**ESERCIZIO ASSEGNATO:** Puoi ricopiare parola per parola il passo del testo sul risarcimento del danno che va da "Indipendentemente da quale" a "contro il responsabile."?

**DOCUMENTO DI ORIGINE:**
.....

E’ vero che in tema di risarcimento del danno da fatto illecito, il principio della “compensatio lucri cum damno” può trovare applicazione solo nel caso in cui il vantaggio ed il danno siano entrambi conseguenza immediata e diretta del fatto illecito, quali suoi effetti contrapposti, mentre non opera allorché la prestazione ricevuta dal danneggiato ripete la sua fonte e la sua ragione giuridica da un titolo diverso ed indipendente dall’illecito stesso, il quale costituisce soltanto la condizione perché questo titolo spieghi la sua efficacia, senza che il correlativo effetto di incremento patrimoniale eventualmente conseguito dall’infortunato possa incidere sul “quantum “ del risarcimento dovuto dal danneggiante (Cass. 10.2.1999,11. 1135).

 

5.2. Tuttavia, allorchè detta prestazione sia eseguita nei confronti del danneggiato da un assicuratore (nella specie: sociale), il quale abbia diritto di surroga nei confronti del danneggiante, con l’esercizio della surrogazione il danneggiato creditore perde la titolarità del credito ed in essa succede l’assicuratore surrogatosi.

 

 

Indipendentemente da quale sia la natura giuridica di detta surroga(segnatamente se essa costituisca surrogazione rientrante nell’art. 1203, n. 5, come si discute in dottrina), è pacifico anche in giurisprudenza che essa comporti l’acquisto a titolo derivativo dei diritti dell’assicurato contro il responsabile.

.....

**SEGMENTO DI DATI:**

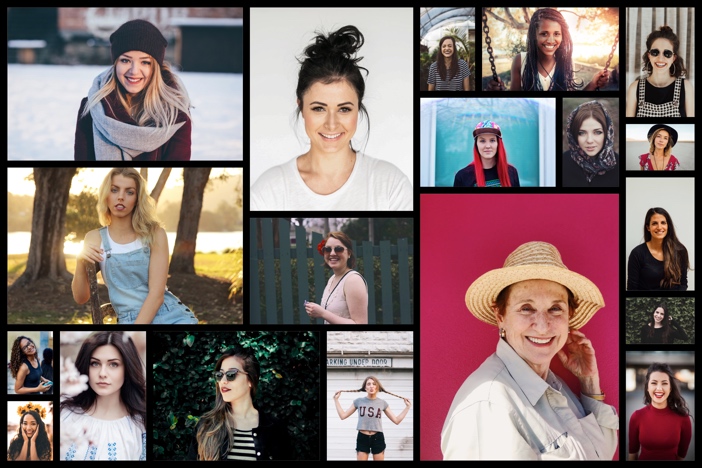
Where is `interior photos`? interior photos is located at coordinates (482, 234), (385, 124), (439, 125), (642, 16), (670, 189), (41, 343).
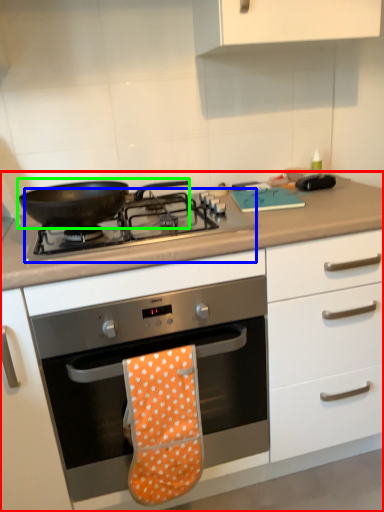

.....

**COMPITO SVOLTO:**
Indipendentemente da quale sia la natura giuridica di detta surroga(segnatamente se essa costituisca surrogazione rientrante nell’art. 1203, n. 5, come si discute in dottrina), è pacifico anche in giurisprudenza che essa comporti l’acquisto a titolo derivativo dei diritti dell’assicurato contro il responsabile.